Uncertainty matters for investors at least as much as risk. But we are not always rewarded for taking it on
March 5, 2019

We all know that as investors we face lots of risk. But we face uncertainties, too. And the distinction matters.

It was first made back in 1921 by the University of Chicago economist Frank Knight. Risk, he said, is something we can quantify, as when we say there’s a one-in-six risk of a die rolling a one. Uncertainty, however, cannot be quantified.

An obvious example of the latter is political uncertainty. We cannot quantify, for example, the likelihood of a no-deal Brexit. Of course, some try to do so when they attribute (say) a 20 per cent chance to it. But this isn’t useful. We’ll never see many parallel paths of history from today, one in five of which lead to a no-deal. So we’ll never know whether such statements are true or not. They merely tell us about the speaker’s state of mind. And some guy’s state of mind is an unreliable guide to reality.

Political uncertainty, however, is only one of our problems. Another is: will the future resemble the past? Since 1900, UK equities have given an average real total return of 5.5 per cent per year with a standard deviation of 20.9 percentage points. This seems to suggest that equity investing is a matter of risk alone – that there is (say) an almost one-in-four chance of a loss of 10 per cent or more in any year.

Such an inference is wrong. It holds only if the future resembles the past. But will it? We’ve reasons to fear not.

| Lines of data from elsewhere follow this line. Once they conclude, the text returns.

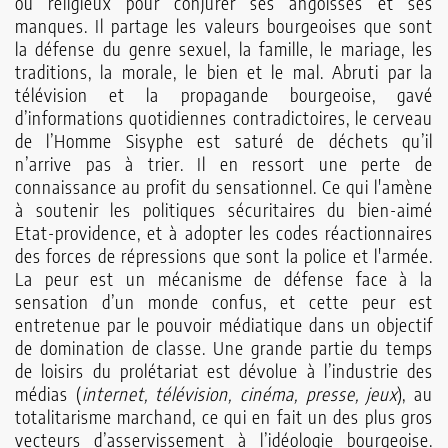
ou religieux pour conjurer ses angoisses et ses
manques. Il partage les valeurs bourgeoises que sont
la défense du genre sexuel, la famille, le mariage, les
traditions, la morale, le bien et le mal. Abruti par la
télévision et la propagande bourgeoise, gavé
d’informations quotidiennes contradictoires, le cerveau
de l’Homme Sisyphe est saturé de déchets qu’il
n’arrive pas à trier. Il en ressort une perte de
connaissance au profit du sensationnel. Ce qui l'amène
à soutenir les politiques sécuritaires du bien-aimé
Etat-providence, et à adopter les codes réactionnaires
des forces de répressions que sont la police et l'armée.
La peur est un mécanisme de défense face à la
sensation d’un monde confus, et cette peur est
entretenue par le pouvoir médiatique dans un objectif
de domination de classe. Une grande partie du temps
de loisirs du prolétariat est dévolue à l’industrie des
médias (
internet, télévision, cinéma, presse, jeux
), au
totalitarisme marchand, ce qui en fait un des plus gros
vecteurs d’asservissement à l’idéologie bourgeoise.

In the 20th century share prices were depressed for long periods by fears of revolutions, inflation, war and crisis. As these fears receded prices rose. But those were one off relief rallies that won’t recur. Also, economic growth and hence dividend growth was strong in the latter half of the 20th century, but it mightn’t remain so in our era of secular stagnation. And investors might well have wised up to the good value of equities, thereby driving prices up to levels from which subsequent returns will be lower.

These are all dangers we cannot quantify. This means we face what Richard Bookstaber in his book The End of Theory has called 'radical uncertainty'.

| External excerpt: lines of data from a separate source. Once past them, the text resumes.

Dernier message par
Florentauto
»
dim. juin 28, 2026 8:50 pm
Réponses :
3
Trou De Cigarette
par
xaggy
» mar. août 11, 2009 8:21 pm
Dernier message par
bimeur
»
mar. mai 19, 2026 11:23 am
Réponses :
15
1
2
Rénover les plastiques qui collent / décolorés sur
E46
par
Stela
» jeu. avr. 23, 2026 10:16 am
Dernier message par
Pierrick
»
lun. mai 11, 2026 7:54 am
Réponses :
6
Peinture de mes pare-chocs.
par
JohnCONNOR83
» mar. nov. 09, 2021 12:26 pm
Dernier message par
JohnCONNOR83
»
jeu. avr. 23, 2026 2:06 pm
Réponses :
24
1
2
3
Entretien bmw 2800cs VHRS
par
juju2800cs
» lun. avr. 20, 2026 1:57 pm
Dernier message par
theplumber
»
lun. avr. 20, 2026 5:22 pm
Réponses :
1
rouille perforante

To see another source of uncertainty think of the market as being an ecosystem containing different species. This raises the question: which species dominates? One type is the trend follower or momentum investor. Another is the value investor. The former sells falling stocks; the latter buys them. If the latter are sufficiently numerous, prices will be stable. If the former are, they’ll be volatile. We cannot say confidently in advance which it will be: volatility is prone to sudden spikes and falls. We therefore face what Stanford University’s Mordecai Kurz has called endogenous uncertainty – uncertainty that arises not from the macroeconomy but from the structure of the stock market itself.

All these are sources of uncertainty for the aggregate market. Individual stocks face more uncertainties. An obvious one is that companies with short histories or which operate with new technologies or in unfamiliar markets are especially difficult to value. Yet another is that apparently sound companies can suddenly get into trouble because of fraud, mismanagement or an ill-judged takeover.

But there’s a perhaps bigger uncertainty: technical change. Even large companies can be killed by being on the wrong side of changing tastes or technology – what Joseph Schumpeter called creative destruction. Only one in eight of the US’s largest 500 companies in 1955 are still in the largest 500 today. And only two of the UK’s largest employers in 1907 are independent stock market-listed companies today: Prudential and WH Smith. History warns us therefore that the prospects for even the biggest companies are uncertain.

Herein lies a big difference between risk and uncertainty. Some risks diminish over time as losses are followed by gains: if you bet heads on the toss of a coin you might lose on one or two tosses but you’ll win roughly half the time over enough tosses (assuming you’re not wiped out by short-term losses!). Uncertainty, however, increases with time. We have a fairly good idea of the strengths, weaknesses, opportunities and threats facing a particular company over the next 12 months. But if we’re honest, we haven’t a clue about them over the next 30 years.

All this raises the question: are investors rewarded for taking on uncertainty? In theory they should be. Back in 1961 Daniel Ellsberg showed that people hate uncertainty more than they hate risk: they were happier to bet on drawing a red or black ball from an urn containing 50 of each (a risky bet) than they were from an urn containing unknown proportions (an uncertain bet). This suggests that investors avoid assets which are prone to lots of uncertainty, which means these should be cheap and so offer good returns for those brave enough to take on such uncertainty.

Evidence here, however, is mixed. On the one hand equity valuations are low when political uncertainty is high. But on the other, stocks that carry more uncertainty don’t seem to do better than those that don’t. Aim stocks, for example, have under-performed mainline ones since the index was launched in 1995. And growth stocks have generally underperformed value stocks over the longer run.

It’s possible, therefore, that there’s an uncertainty premium in the aggregate market but not in many individual stocks. Which is perhaps yet another argument in favour of tracker funds.